Notes aux journalistes
- Oxfam a analysé tous les ordres d’évacuation émis par Israël à Gaza entre le 18 mars et le 26 mai 2025, soit 31 ordres au total, ce qui représente en moyenne un ordre tous les 2,3 jours. Pendant plusieurs de ces journées, Israël a lancé plusieurs ordres en l’espace de 24 heures.
- Selon le Bureau de la coordination des affaires humanitaires de l’ONU, les 25 municipalités des cinq gouvernorats de Gaza sont toutes touchées, partiellement ou entièrement, par des ordres de déplacement ou des zones militarisées. Seuls 11 quartiers résidentiels sur 79 dans ces gouvernorats n’ont pas fait l’objet d’ordres d’évacuation.
- Pour évaluer la portée et l’échéancier des ordres d’évacuation d’Israël à Gaza, Oxfam s’est appuyée sur plusieurs sources, notamment le Bureau de la coordination des affaires humanitaires de l’ONU et la page Facebook du COGAT israélien.

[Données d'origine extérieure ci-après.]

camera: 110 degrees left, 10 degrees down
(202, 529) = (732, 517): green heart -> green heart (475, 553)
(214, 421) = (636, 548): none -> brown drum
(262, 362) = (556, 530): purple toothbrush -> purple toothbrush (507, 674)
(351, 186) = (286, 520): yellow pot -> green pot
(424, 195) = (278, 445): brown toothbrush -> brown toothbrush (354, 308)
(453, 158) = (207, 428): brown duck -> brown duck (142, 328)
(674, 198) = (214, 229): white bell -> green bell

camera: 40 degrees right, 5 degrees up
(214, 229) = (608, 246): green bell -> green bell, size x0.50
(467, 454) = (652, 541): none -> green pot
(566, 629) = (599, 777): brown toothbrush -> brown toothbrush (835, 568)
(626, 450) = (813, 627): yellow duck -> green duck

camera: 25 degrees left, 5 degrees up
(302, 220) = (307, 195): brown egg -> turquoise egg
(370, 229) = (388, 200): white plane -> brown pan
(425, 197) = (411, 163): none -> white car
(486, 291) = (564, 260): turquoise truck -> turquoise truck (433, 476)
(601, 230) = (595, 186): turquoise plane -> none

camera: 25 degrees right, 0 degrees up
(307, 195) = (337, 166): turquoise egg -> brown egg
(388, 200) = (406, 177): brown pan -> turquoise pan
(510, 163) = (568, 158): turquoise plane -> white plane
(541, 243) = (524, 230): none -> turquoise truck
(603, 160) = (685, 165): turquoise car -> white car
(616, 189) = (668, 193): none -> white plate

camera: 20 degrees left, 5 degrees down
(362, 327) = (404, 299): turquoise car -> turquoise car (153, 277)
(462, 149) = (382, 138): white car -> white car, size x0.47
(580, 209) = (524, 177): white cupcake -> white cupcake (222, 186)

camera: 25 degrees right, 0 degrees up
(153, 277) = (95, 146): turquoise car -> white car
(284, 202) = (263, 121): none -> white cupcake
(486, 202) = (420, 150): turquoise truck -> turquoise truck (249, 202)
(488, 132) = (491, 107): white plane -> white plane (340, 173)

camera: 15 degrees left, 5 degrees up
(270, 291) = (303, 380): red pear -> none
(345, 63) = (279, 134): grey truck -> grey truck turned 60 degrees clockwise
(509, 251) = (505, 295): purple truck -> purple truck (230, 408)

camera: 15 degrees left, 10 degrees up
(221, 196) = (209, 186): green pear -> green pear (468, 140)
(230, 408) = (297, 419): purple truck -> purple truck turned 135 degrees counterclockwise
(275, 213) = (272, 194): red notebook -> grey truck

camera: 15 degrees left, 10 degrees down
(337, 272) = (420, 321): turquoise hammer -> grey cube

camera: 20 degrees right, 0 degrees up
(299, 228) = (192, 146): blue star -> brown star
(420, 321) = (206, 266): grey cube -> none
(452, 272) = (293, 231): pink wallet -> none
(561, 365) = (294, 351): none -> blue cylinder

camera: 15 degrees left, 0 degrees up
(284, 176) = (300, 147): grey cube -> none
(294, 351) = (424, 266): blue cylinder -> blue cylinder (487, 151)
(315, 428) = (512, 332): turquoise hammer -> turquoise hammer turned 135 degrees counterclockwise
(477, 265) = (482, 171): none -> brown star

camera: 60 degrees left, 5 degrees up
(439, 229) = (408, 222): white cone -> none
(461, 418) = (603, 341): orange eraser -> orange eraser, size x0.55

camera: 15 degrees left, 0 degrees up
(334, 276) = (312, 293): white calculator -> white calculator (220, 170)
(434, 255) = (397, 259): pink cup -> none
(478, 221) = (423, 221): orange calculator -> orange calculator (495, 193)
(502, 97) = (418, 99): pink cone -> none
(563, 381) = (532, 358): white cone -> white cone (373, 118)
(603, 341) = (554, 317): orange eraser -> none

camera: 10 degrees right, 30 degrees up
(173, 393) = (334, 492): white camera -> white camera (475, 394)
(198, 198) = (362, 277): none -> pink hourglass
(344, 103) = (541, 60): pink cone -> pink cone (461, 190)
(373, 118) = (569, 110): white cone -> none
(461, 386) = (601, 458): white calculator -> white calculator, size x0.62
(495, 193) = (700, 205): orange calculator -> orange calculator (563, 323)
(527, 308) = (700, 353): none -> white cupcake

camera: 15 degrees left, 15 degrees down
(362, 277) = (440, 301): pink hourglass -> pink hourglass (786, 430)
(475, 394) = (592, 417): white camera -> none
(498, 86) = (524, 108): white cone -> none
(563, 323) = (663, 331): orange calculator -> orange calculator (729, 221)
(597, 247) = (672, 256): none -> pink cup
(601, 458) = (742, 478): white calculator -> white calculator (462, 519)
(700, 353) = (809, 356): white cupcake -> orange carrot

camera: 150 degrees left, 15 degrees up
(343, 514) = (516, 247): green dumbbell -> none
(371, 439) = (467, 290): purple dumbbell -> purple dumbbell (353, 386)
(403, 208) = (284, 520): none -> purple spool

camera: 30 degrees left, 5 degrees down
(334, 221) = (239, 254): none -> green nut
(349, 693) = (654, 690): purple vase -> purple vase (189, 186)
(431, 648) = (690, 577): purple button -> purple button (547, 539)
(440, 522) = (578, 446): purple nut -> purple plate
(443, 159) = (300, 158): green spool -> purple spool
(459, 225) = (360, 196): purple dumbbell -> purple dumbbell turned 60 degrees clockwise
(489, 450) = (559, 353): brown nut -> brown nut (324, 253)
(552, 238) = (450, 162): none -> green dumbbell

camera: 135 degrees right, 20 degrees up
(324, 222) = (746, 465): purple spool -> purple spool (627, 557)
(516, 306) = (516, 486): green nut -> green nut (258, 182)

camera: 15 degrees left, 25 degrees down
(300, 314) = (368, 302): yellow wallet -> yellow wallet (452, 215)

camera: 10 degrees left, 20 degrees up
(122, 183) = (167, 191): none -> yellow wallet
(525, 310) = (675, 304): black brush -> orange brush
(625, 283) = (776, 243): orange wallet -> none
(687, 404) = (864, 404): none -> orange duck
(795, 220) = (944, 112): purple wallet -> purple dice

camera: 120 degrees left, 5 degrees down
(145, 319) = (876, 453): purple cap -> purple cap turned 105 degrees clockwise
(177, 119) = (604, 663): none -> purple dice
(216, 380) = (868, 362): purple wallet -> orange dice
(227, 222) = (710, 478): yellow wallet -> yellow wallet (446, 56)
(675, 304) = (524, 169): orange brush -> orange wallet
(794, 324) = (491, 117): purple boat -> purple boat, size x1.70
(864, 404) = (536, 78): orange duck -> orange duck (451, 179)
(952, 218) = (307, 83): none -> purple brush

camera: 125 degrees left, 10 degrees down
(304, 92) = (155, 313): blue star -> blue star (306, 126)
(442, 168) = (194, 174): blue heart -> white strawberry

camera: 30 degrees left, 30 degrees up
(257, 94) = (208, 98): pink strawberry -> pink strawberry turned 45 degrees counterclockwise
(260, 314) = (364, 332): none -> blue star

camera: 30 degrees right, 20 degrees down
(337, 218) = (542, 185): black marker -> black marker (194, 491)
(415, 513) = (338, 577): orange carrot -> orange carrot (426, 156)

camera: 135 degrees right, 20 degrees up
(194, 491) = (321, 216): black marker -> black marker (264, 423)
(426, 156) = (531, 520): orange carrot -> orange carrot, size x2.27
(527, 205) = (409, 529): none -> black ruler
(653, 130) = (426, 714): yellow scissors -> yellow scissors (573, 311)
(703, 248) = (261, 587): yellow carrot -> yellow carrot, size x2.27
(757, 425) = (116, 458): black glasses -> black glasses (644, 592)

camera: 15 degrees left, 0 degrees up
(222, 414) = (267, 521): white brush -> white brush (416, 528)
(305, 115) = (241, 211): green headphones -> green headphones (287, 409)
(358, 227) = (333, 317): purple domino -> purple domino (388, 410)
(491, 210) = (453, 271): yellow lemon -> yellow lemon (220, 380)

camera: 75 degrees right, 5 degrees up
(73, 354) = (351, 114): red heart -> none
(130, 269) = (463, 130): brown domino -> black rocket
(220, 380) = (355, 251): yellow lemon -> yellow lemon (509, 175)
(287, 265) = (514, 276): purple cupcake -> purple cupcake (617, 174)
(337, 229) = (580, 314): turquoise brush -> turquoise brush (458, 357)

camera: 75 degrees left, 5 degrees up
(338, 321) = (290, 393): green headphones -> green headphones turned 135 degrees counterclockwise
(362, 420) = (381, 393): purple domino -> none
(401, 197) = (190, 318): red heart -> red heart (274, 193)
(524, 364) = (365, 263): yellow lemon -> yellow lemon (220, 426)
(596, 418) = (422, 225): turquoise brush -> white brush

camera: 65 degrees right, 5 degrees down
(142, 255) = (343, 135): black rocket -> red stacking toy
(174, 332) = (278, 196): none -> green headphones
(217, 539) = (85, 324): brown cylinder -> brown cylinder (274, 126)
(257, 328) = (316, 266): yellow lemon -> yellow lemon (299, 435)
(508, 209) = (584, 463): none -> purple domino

- Selon le site du Bureau de la coordination des affaires humanitaires de l’ONU portant sur les ordres de déplacement, depuis le 18 mars 2025, 81 % de la bande de Gaza est sous ordre d’évacuation ou considéré comme une zone militaire (voir aussi la carte établie par le Bureau).
- Entre le 20 mai à 13 h et le 21 mai à 13 h, on estime que 22 548 personnes ont été déplacées. Le nombre total estimé de personnes déplacées depuis le 15 mai est de 161 506, et le nombre estimé de personnes déplacées depuis le 18 mars est de 599 104. Source : The Site Management Cluster Update (15-21 mai 2025).
- En vertu de l’article 49 de la quatrième convention de Genève (1949), une puissance occupante ne peut évacuer des civils que pour leur propre sécurité ou pour des raisons militaires impératives, et même dans ce cas, la mesure doit être temporaire et permettre un retour en toute sécurité dès que les hostilités ont cessé ; en même temps, les articles 55 et 56 obligent la puissance occupante à veiller à ce que les personnes déplacées disposent de nourriture, de soins médicaux, de mesures d’hygiène et d’un abri suffisants.